> **EXERCISE OBJECTIVE**: Tally the lines in the records below that contain the string "kern". Give only the number.
---------------
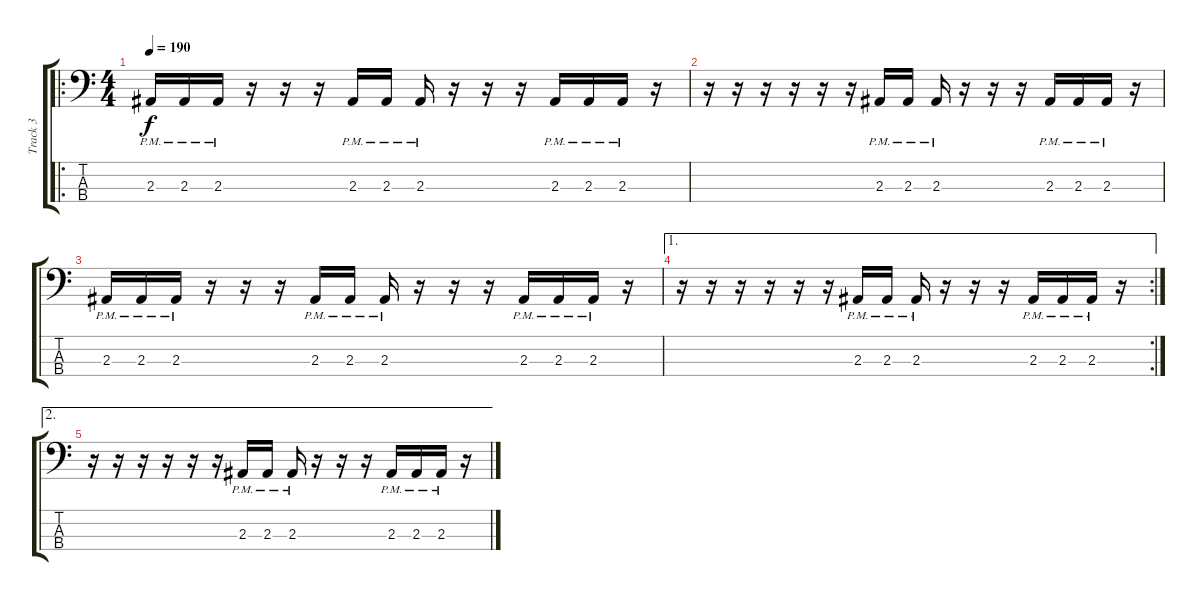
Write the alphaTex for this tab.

\track ("Track 3" "Track 3") {instrument electricbassfinger}
\staff {score tabs}
\tuning (Gb2 Db2 Ab1 Eb1) {hide}
\ro
\ts (4 4)
\tempo 190
\clef f4
\ks c
2.3{pm}.16{dy f} 2.3{pm}.16 2.3{pm}.16 r.16 r.16 r.16 2.3{pm}.16 2.3{pm}.16 2.3{pm}.16 r.16 r.16 r.16 2.3{pm}.16 2.3{pm}.16 2.3{pm}.16 r.16 |
r.16 r.16 r.16 r.16 r.16 r.16 2.3{pm}.16 2.3{pm}.16 2.3{pm}.16 r.16 r.16 r.16 2.3{pm}.16 2.3{pm}.16 2.3{pm}.16 r.16 |
2.3{pm}.16 2.3{pm}.16 2.3{pm}.16 r.16 r.16 r.16 2.3{pm}.16 2.3{pm}.16 2.3{pm}.16 r.16 r.16 r.16 2.3{pm}.16 2.3{pm}.16 2.3{pm}.16 r.16 |
\ae 1
\rc 2
r.16 r.16 r.16 r.16 r.16 r.16 2.3{pm}.16 2.3{pm}.16 2.3{pm}.16 r.16 r.16 r.16 2.3{pm}.16 2.3{pm}.16 2.3{pm}.16 r.16 |
\ae 2
r.16 r.16 r.16 r.16 r.16 r.16 2.3{pm}.16 2.3{pm}.16 2.3{pm}.16 r.16 r.16 r.16 2.3{pm}.16 2.3{pm}.16 2.3{pm}.16 r.16
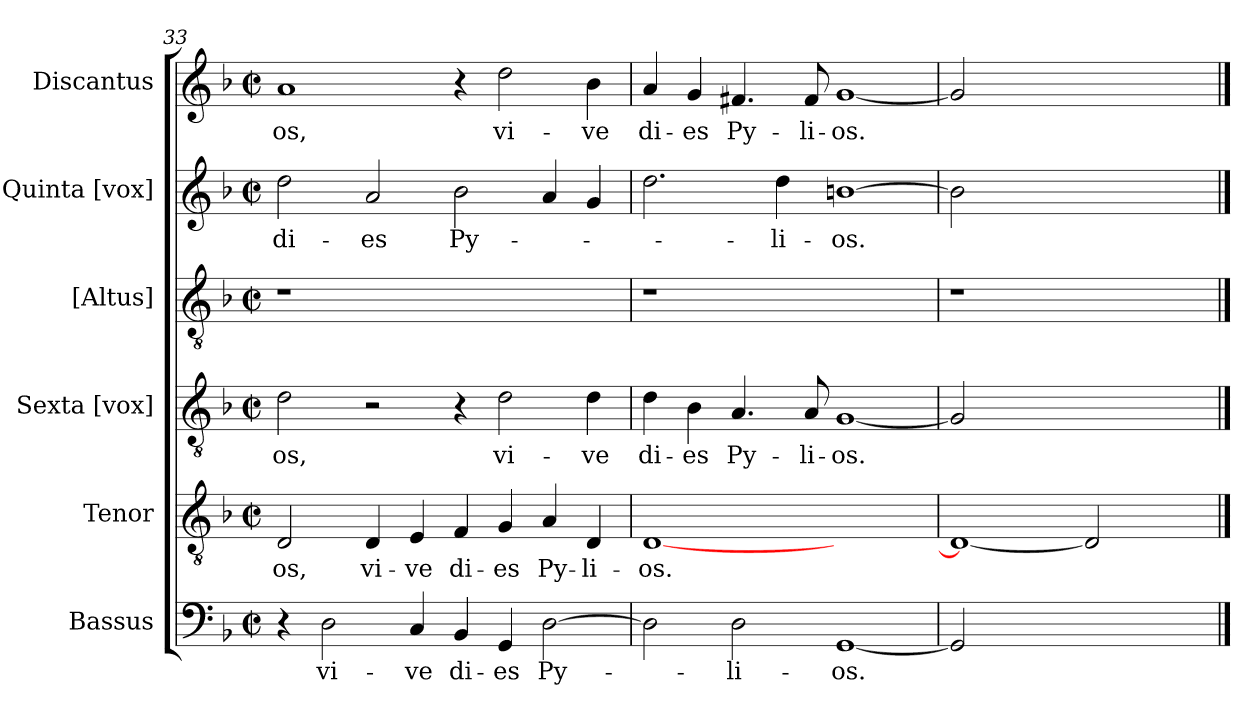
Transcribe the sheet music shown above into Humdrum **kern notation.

**kern	**text	**kern	**text	**kern	**text	**kern	**kern	**text	**kern	**text
*part6	*part6	*part5	*part5	*part4	*part4	*part3	*part2	*part2	*part1	*part1
*staff6	*staff6	*staff5	*staff5	*staff4	*staff4	*staff3	*staff2	*staff2	*staff1	*staff1
*I"Bassus	*	*I"Tenor	*	*I"Sexta [vox]	*	*I"[Altus]	*I"Quinta [vox]	*	*I"Discantus	*
*I'B	*	*I'T	*	*	*	*I'[A]	*I'V	*	*I'D	*
!!LO:PB:g=z
*clefF4	*	*clefGv2	*	*clefGv2	*	*clefGv2	*clefG2	*	*clefG2	*
*k[b-]	*	*k[b-]	*	*k[b-]	*	*k[b-]	*k[b-]	*	*k[b-]	*
*F:	*	*F:	*	*F:	*	*F:	*F:	*	*F:	*
*M2/2	*	*M2/2	*	*M2/2	*	*M2/2	*M2/2	*	*M2/2	*
*met(c|)	*	*met(c|)	*	*met(c|)	*	*met(c|)	*met(c|)	*	*met(c|)	*
=33	=33	=33	=33	=33	=33	=33	=33	=33	=33	=33
4r	.	2D/	-os,	2d\	-os,	1r	2dd\	di-	1a	-os,
2D\	vi-	.	.	.	.	.	.	.	.	.
.	.	4D/	vi-	2r	.	.	2a/	-es	.	.
4C/	-ve	4E/	-ve	.	.	.	.	.	.	.
4BB-/	di-	4F/	di-	4r	.	1ryy	2b-\	Py-	4r	.
4GG/	-es	4G/	-es	2d\	vi-	.	.	.	2dd\	vi-
[2D\	Py-	4A/	Py-	.	.	.	4a/	.	.	.
.	.	4D/	-li-	4d\	-ve	.	4g/	.	4b-\	-ve
=34	=34	=34	=34	=34	=34	=34	=34	=34	=34	=34
2D\]	.	[1D	-os.	4d\	di-	1r	2.dd\	.	4a/	di-
.	.	.	.	4B-\	-es	.	.	.	4g/	-es
2D\	-li-	.	.	4.A/	Py-	.	.	.	4.f#X/	Py-
.	.	.	.	.	.	.	4dd\	-li-	.	.
.	.	.	.	8A/	-li-	.	.	.	8f#/	-li-
[1GG	-os.	1ryy	.	[1G	-os.	1ryy	[1bn	-os.	[1g	-os.
=35	=35	=35	=35	=35	=35	=35	=35	=35	=35	=35
2GG/]	.	1D_	.	2G/]	.	1r	2b\]	.	2g/]	.
2ryy	.	.	.	2ryy	.	.	2ryy	.	2ryy	.
1ryy	.	2D/]	.	1ryy	.	1ryy	1ryy	.	1ryy	.
.	.	2ryy	.	.	.	.	.	.	.	.
==	==	==	==	==	==	==	==	==	==	==
*-	*-	*-	*-	*-	*-	*-	*-	*-	*-	*-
---------------
> **FULL OUTPUT**: 2